Here shows 200 requests where you see many full GC’s. and maxing at around 5,8K GC cycles per 20ms sample
Here are the changes I made to get the results you see below:
- I removed the NewSize and MaxNewSize, and used NewRatio=2 which allows trhe JVM to use Ratio based Young generation gc management, and by using 2, this states the Y.G will only occupy < ¼ of the heap which is far lower than 256mb.
- I bumped the ParallelGCThreads 4 to 20.
- I added –Xincgc which going to add incremental low pause Collector, which collects tenured memory for each minor gc, and tries to minimize the pause for large collections.
- Set the SurvivorRatio from 8 down to 6 in order to not dump tenured collections too soon.
Here are the results with 400 threads (8 min view):
Here are the results with 400 threads (20 min view):
Then I decided to test out 600 threads (8 min view):
This 600 thread run, peaked at ~5.4K (20 min view):
Tomcat Thread Management.
The next issue I have is that the legacy webservice code spawns a new Thread for each request to make each call. This was an issue because the default connector was not cleaning up Threads and when we would get a Thread spike, it would kills the instance.
I started digging into this and came across this thread talking about using an <Executer> for managing thread: http://firstname.lastname@example.org/msg76038.html
I was finally able to reproduce the issue we had in PROD 08 last week. I had to increase the time delay of all DAS Webservice calls to Random 5 to 20 seconds delay (with AspectJ). Then I noticed that Tomcat was not releasing its worker threads. So, with 200 requests in a load test with JMeter, I was getting 220 to 240 threads instantiated, but once I stopped the JMeter Load process, I still had 190 worker threads lingering and would not kill them until I re-started Tomcat.
I have a setting of 75 maxSpareThreads, so I should not have gotten 190 Threads still running.

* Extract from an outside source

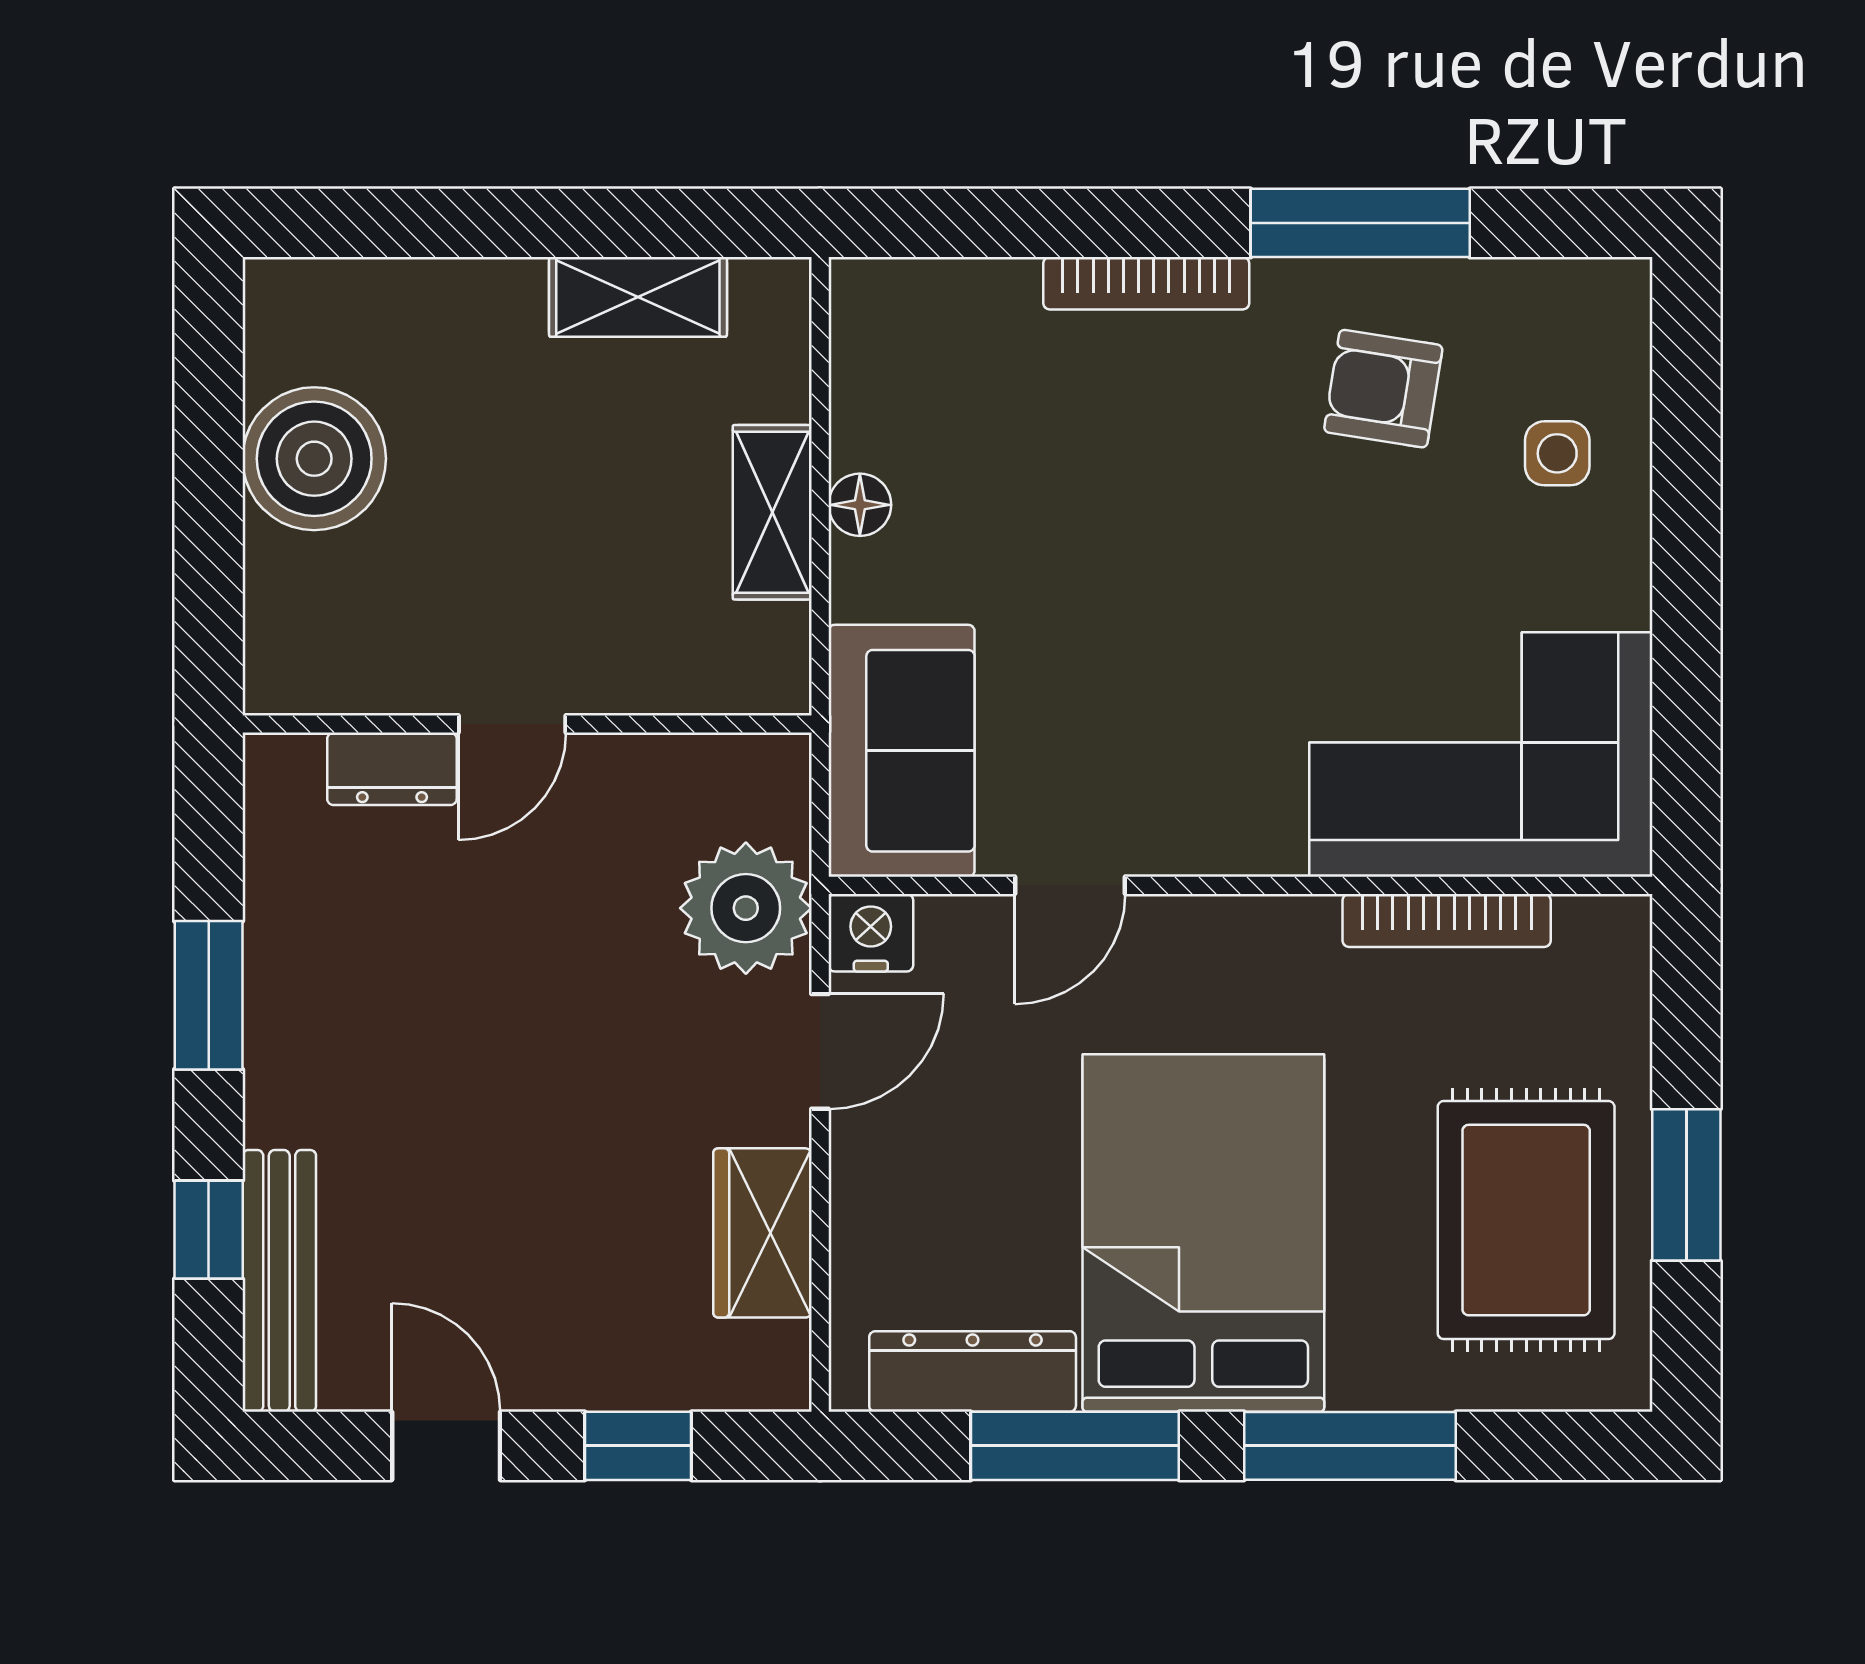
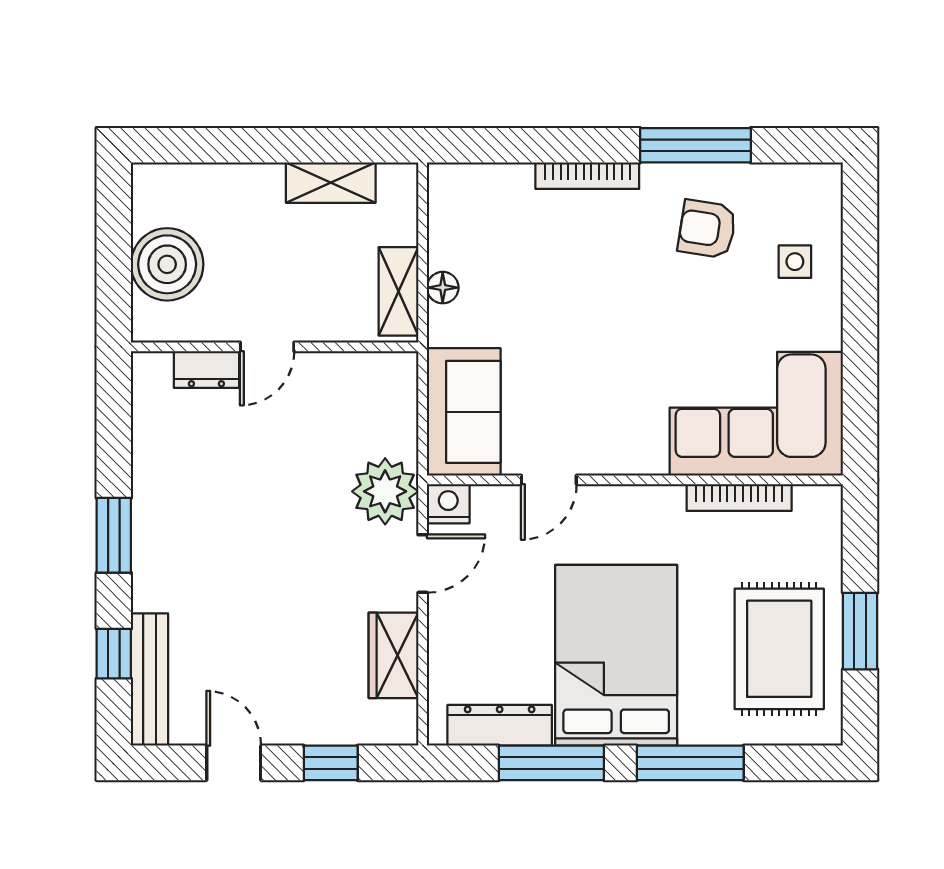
door: (512, 724) -> (267, 347), moved
wall: (527, 724) -> (275, 347), moved
dresser: (392, 769) -> (206, 369), moved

Existing server.xml setting:
<Connector port="8190" protocol="HTTP/1.1" maxHttpHeaderSize="8192" maxThreads="350" minSpareThreads="25" maxSpareThreads="75" enableLookups="false" redirectPort="8553" acceptCount="100" connectionTimeout="20000" disableUploadTimeout="true" />
New server.xml setting using the Tomcat Thread Executor:
<Executor name="tomcatThreadPool" namePrefix="catalina-exec-8190-" maxThreads="350" minSpareThreads="75" /> <!-- A "Connector" using the shared thread pool--> <Connector executor="tomcatThreadPool" port="8190" protocol="HTTP/1.1" connectionTimeout="20000" redirectPort="8553" />
I found that coaxing the GC into performing more shallow GC’c lessoned the load on the CPU, and slowed the erratic GC cycling in my application. I am sure I can tune more, but for now, my issues have been resolved to a manageable degree.